When a negative person treats you poorly, they look for a reaction. When you give them a reaction to their negativity, they get the approval that they’re able to manipulate your feelings. When you simply learn to walk away from a negative person, it shows them that what they say simply doesn’t bother you. This was a very hard lesson for me to learn. I used to give the biggest and most egregious reactions when somebody was mean to me. I have screamed at many people and lost my temper completely. I would try to hurt others harder than they had hurt me.

At the moment, fighting back felt SO good. It would feel amazing to treat people exactly the way they treated me. But in the long run, losing my temper made me feel just as empty as before. It took me 19 whole years to learn how to walk away. Walking away and ignoring negative people is 10 times more powerful than screaming in their faces. In fact, ignoring your aggressor shows them that they have no effect on you. In the long run, this is SO much more powerful than giving them a reaction.

However, not giving a reaction doesn’t always correlate to their words truly not affecting you. Let’s be real here- words hurt. It’s hard not to take negative comments or attacks personally. It isn’t always easy being strong. It took me a while to learn to ignore the negativity others inflicted on me. In fact, I still get very hurt and offended by what others say about me. As a sensitive and emotional person, I can take what other people say about me VERY personally.

A few months ago, I listened to a podcast that gave me some super valuable advice. It said, in simple words, that other people’s outward negativity comes from their internalized insecurities.

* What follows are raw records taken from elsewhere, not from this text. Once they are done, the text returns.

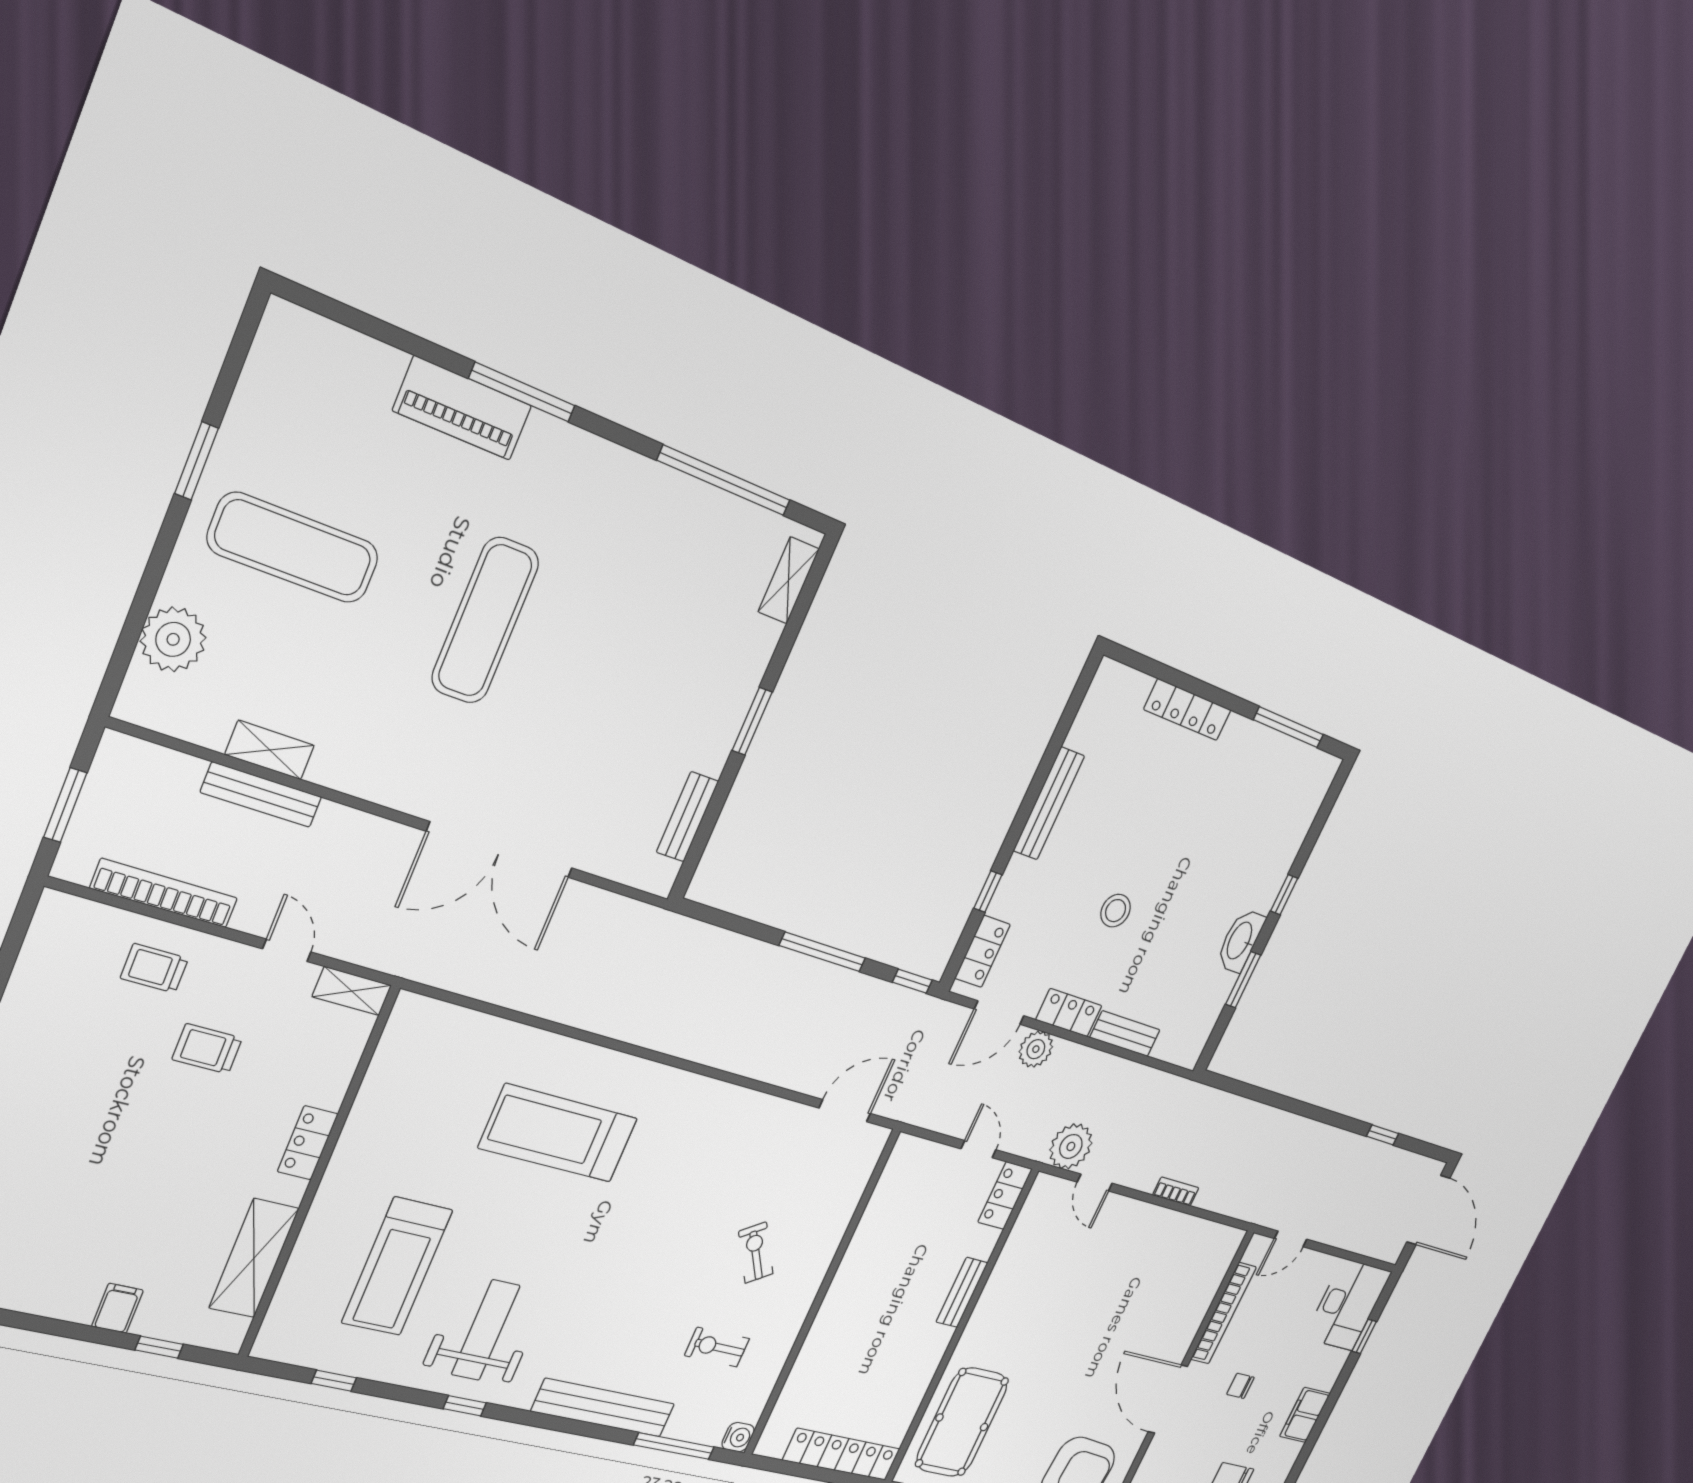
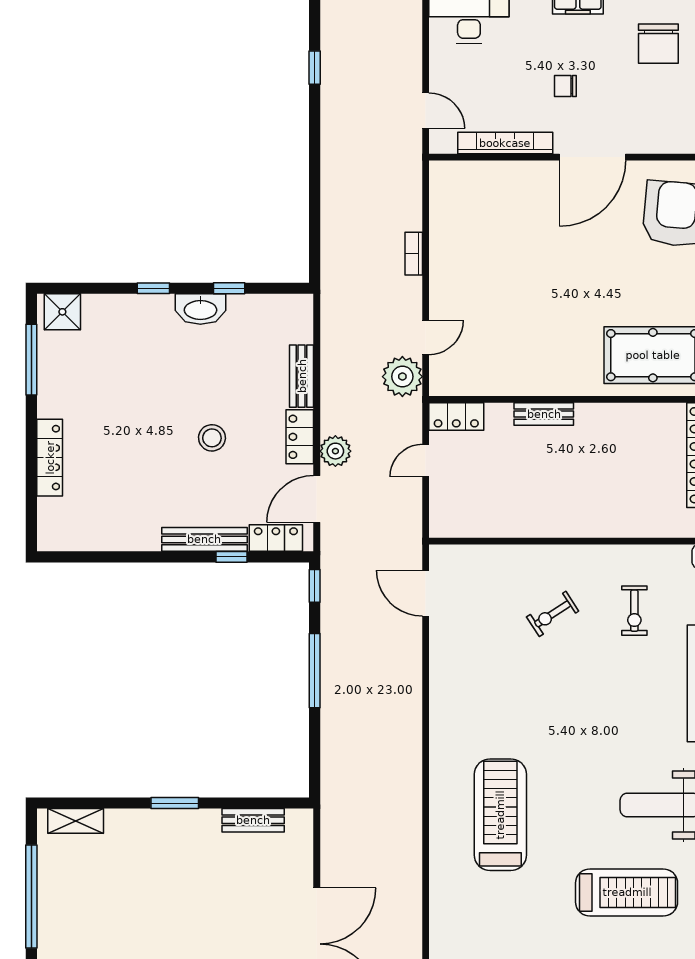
shower: (1314, 782) -> (62, 312), added
bench: (1049, 803) -> (204, 539), moved
window: (1243, 980) -> (229, 288), width x0.67
door: (999, 1012) -> (317, 499), swing flipped
treadmill: (558, 1133) -> (500, 815), turned 180
chair: (1240, 1386) -> (565, 86), turned 90

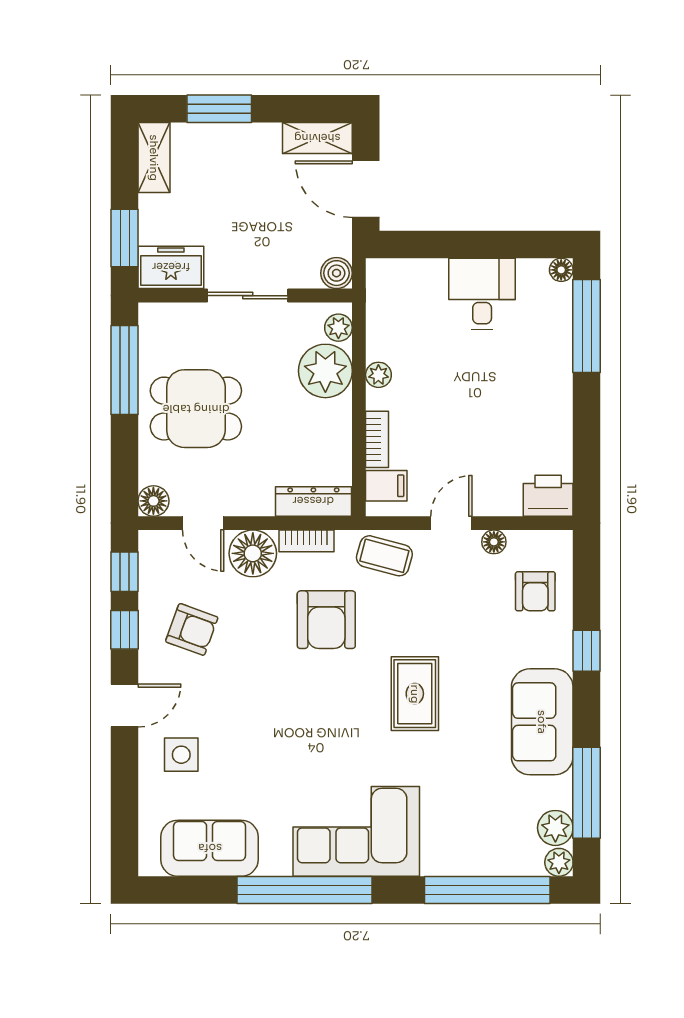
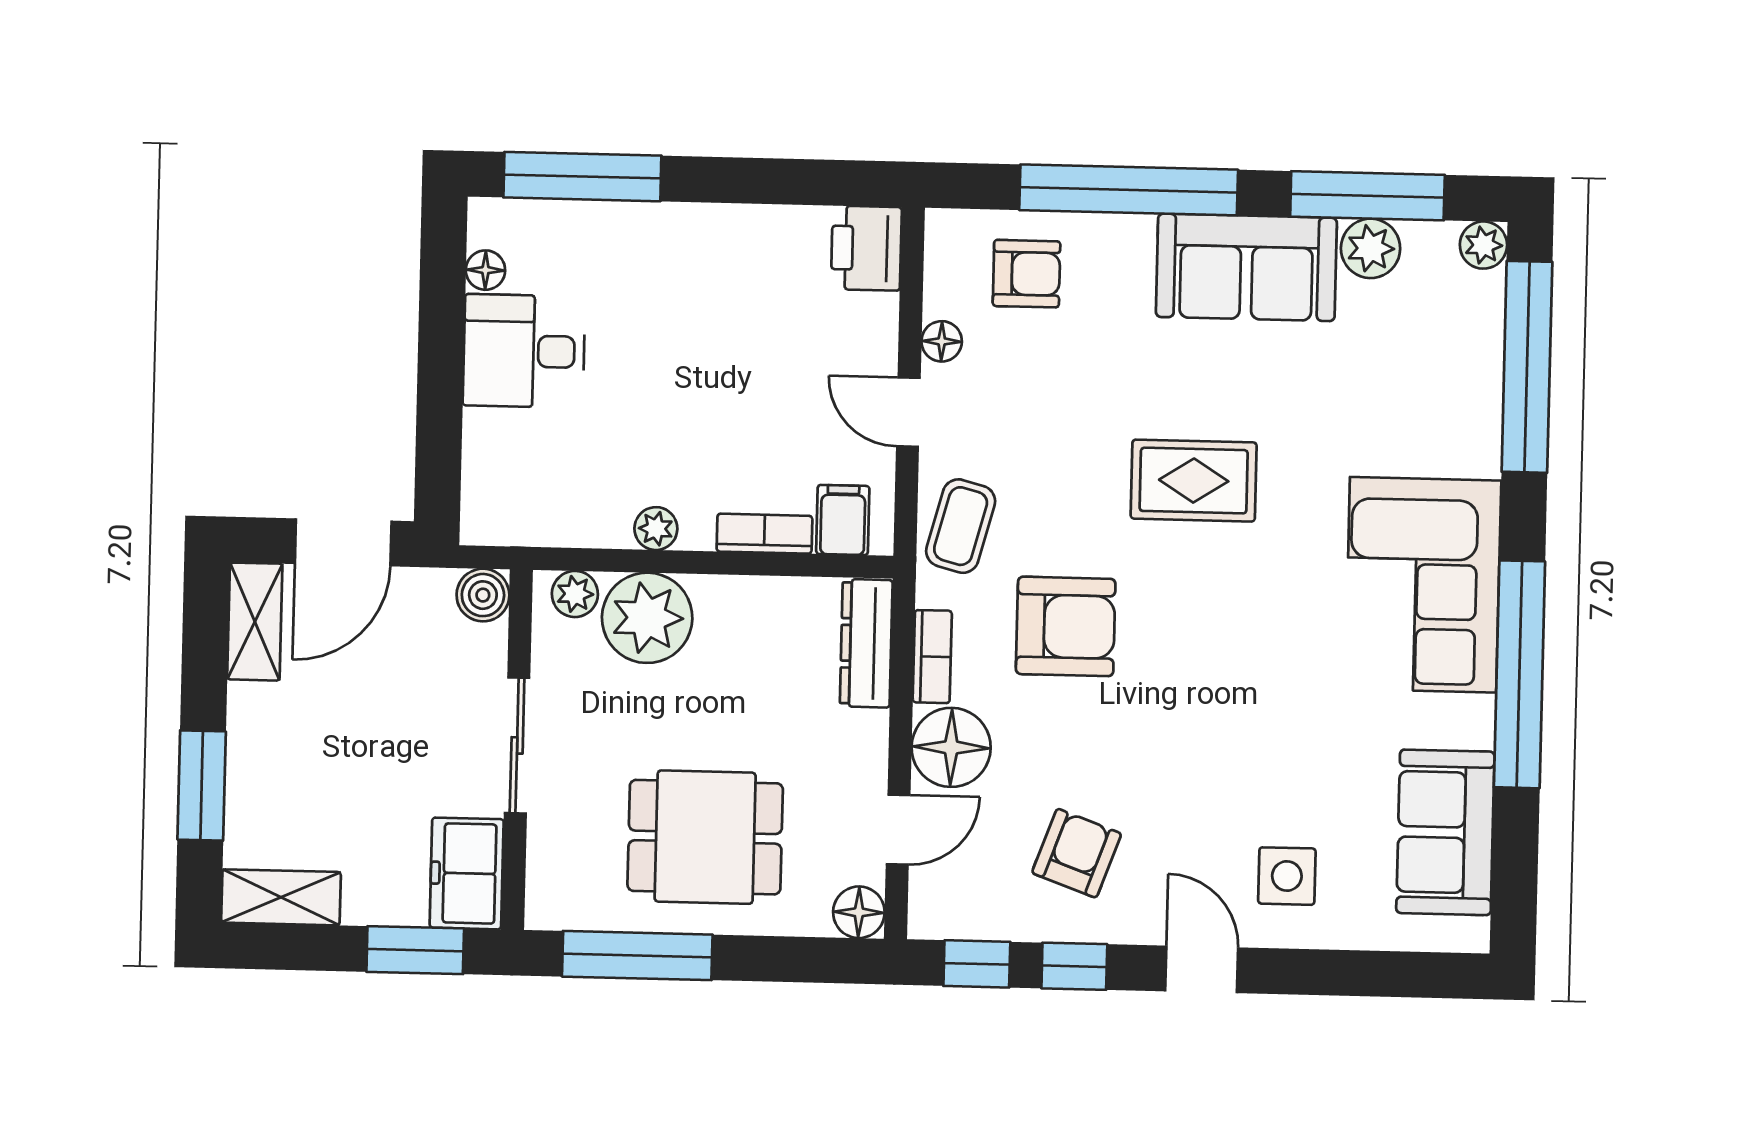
floor lamp: (561, 270) -> (485, 270), moved
dining table: (196, 409) -> (705, 837), turned 90
window: (587, 651) -> (1129, 190), width x3.17
plant: (555, 828) -> (1371, 248), moved

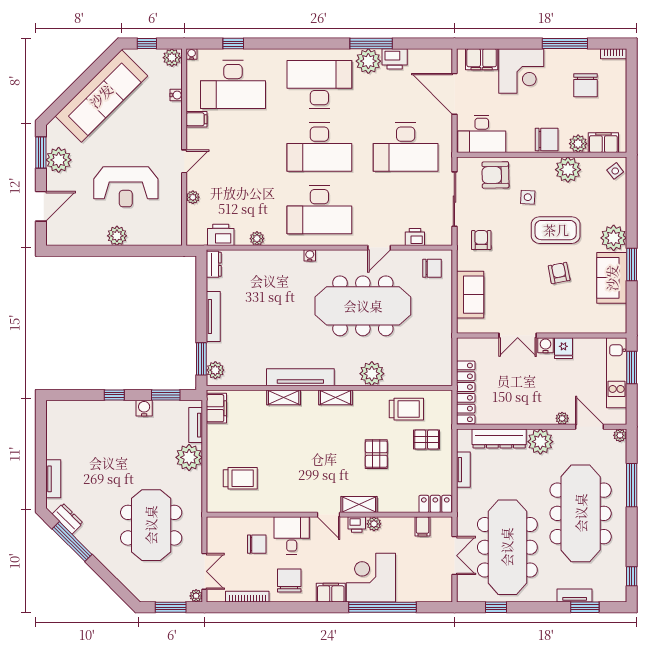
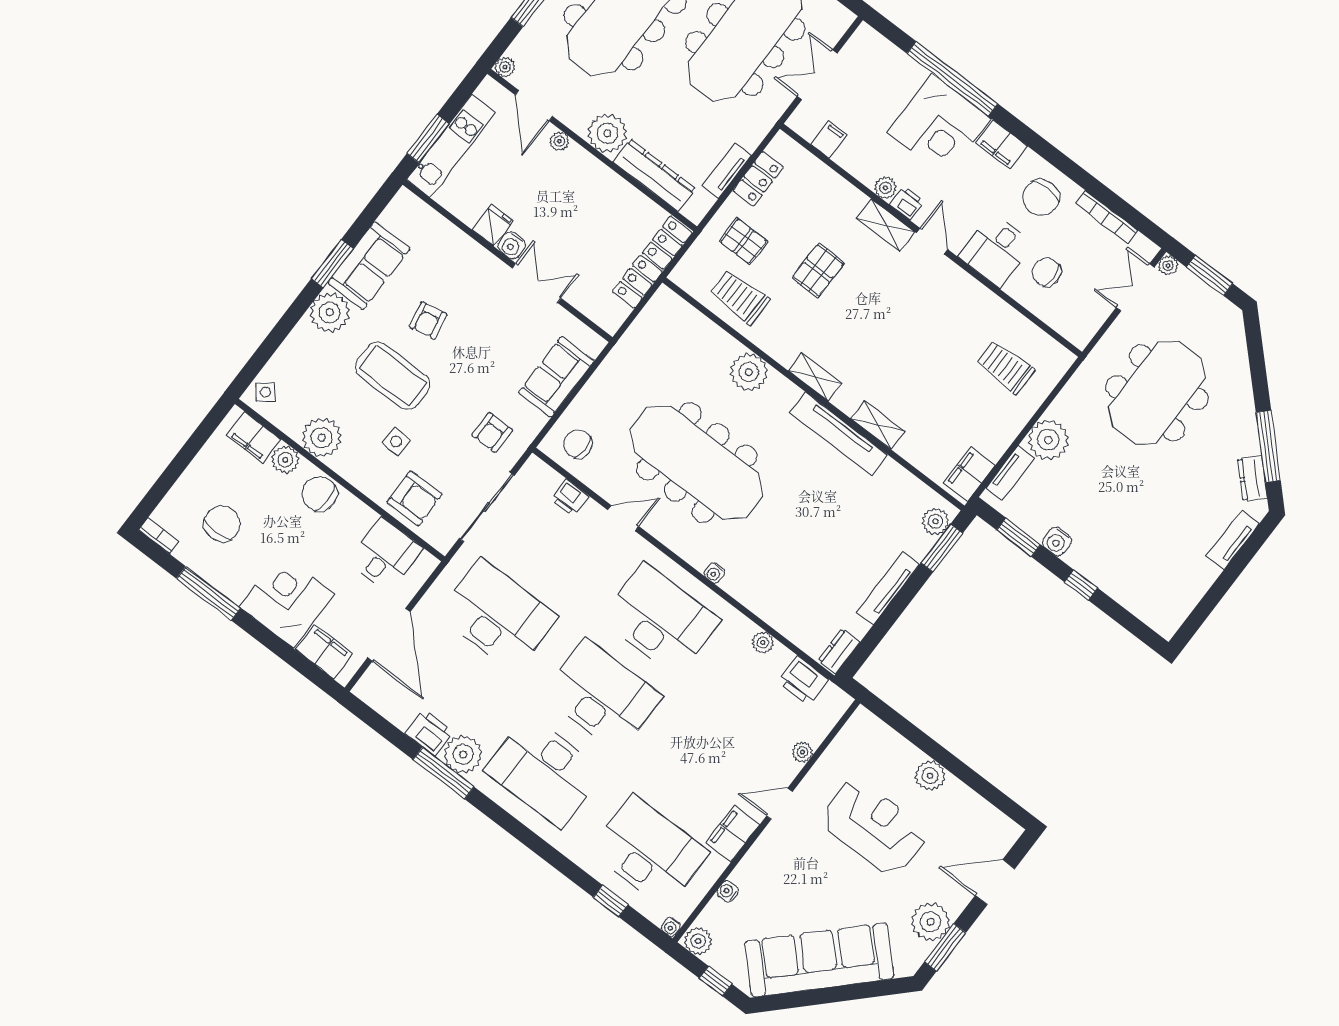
filing cabinet: (197, 119) -> (733, 834), width x2.00
desk: (482, 134) -> (385, 555), width x0.73
locker: (435, 504) -> (758, 179), moved, turned -90

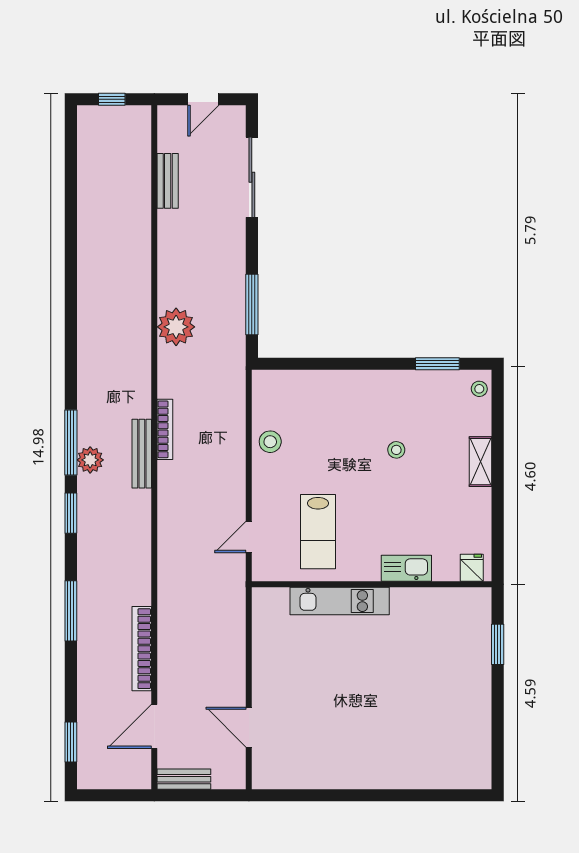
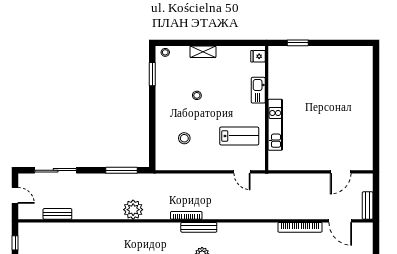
stool: (270, 442) -> (184, 138), moved

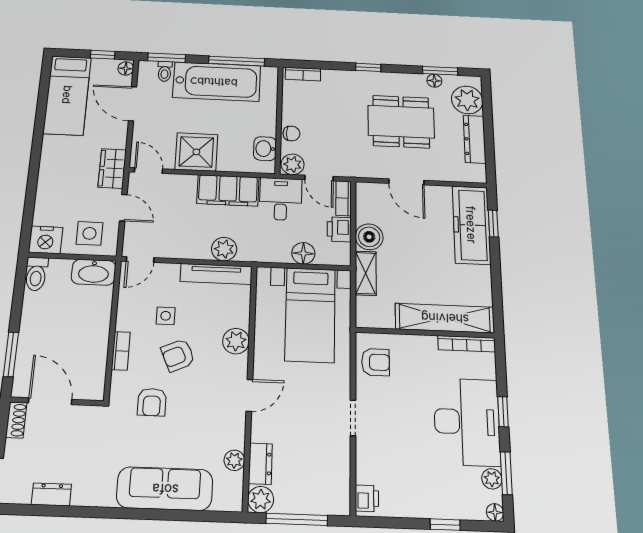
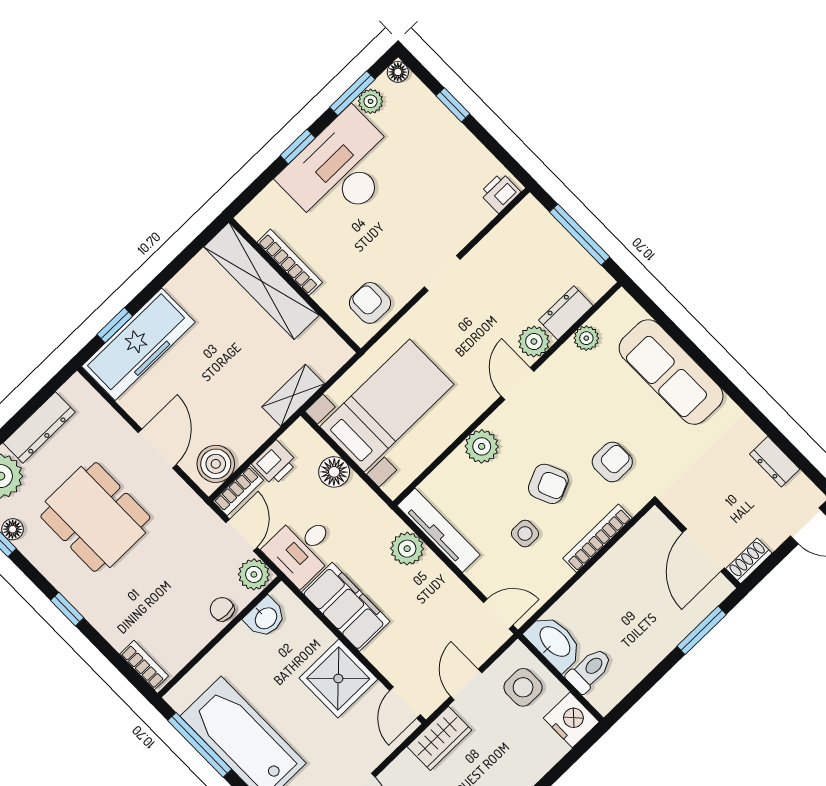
boiler: (369, 237) -> (216, 464), moved
toilet: (36, 274) -> (589, 670), moved
bookcase: (467, 344) -> (290, 262), moved
bookcase: (121, 351) -> (598, 538), width x1.56
door: (249, 395) -> (517, 384), hinge flipped
plant: (261, 499) -> (534, 341), moved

When other people feel bad about themselves inside, they feel the need to reciprocate these feelings to others around them. This advice helped me not to take negative comments and attacks so personally, for other people’s negative words are just reflections of their own insecurities. 

This world is full of negative people. People are going to try to bring you down whatever you do. Once you focus on yourself and your success, you will realize that these successes come from within, not others.